Copy out every line of the listing below word for word, keeping each line unchanged.

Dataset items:
-=-=-

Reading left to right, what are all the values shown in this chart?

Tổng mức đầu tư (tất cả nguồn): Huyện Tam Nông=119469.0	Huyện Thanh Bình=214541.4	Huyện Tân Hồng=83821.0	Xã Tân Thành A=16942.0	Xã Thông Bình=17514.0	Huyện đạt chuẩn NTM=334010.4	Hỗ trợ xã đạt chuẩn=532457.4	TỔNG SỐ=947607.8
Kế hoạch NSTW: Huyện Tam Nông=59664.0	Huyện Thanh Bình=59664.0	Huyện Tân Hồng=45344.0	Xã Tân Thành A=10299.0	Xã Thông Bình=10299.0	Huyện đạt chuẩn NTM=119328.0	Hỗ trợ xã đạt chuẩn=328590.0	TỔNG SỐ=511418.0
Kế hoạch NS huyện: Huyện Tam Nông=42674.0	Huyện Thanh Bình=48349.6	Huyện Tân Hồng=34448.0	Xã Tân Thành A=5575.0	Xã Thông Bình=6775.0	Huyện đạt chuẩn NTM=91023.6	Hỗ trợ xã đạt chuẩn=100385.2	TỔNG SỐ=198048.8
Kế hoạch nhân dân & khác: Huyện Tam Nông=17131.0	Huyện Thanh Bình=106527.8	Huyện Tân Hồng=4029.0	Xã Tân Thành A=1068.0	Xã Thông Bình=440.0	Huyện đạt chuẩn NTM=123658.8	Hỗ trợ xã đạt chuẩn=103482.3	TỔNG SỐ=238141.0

-=-=-

→ RESULT OF THE TASK:
Reading left to right, what are all the values shown in this chart?

Tổng mức đầu tư (tất cả nguồn): Huyện Tam Nông=119469.0	Huyện Thanh Bình=214541.4	Huyện Tân Hồng=83821.0	Xã Tân Thành A=16942.0	Xã Thông Bình=17514.0	Huyện đạt chuẩn NTM=334010.4	Hỗ trợ xã đạt chuẩn=532457.4	TỔNG SỐ=947607.8
Kế hoạch NSTW: Huyện Tam Nông=59664.0	Huyện Thanh Bình=59664.0	Huyện Tân Hồng=45344.0	Xã Tân Thành A=10299.0	Xã Thông Bình=10299.0	Huyện đạt chuẩn NTM=119328.0	Hỗ trợ xã đạt chuẩn=328590.0	TỔNG SỐ=511418.0
Kế hoạch NS huyện: Huyện Tam Nông=42674.0	Huyện Thanh Bình=48349.6	Huyện Tân Hồng=34448.0	Xã Tân Thành A=5575.0	Xã Thông Bình=6775.0	Huyện đạt chuẩn NTM=91023.6	Hỗ trợ xã đạt chuẩn=100385.2	TỔNG SỐ=198048.8
Kế hoạch nhân dân & khác: Huyện Tam Nông=17131.0	Huyện Thanh Bình=106527.8	Huyện Tân Hồng=4029.0	Xã Tân Thành A=1068.0	Xã Thông Bình=440.0	Huyện đạt chuẩn NTM=123658.8	Hỗ trợ xã đạt chuẩn=103482.3	TỔNG SỐ=238141.0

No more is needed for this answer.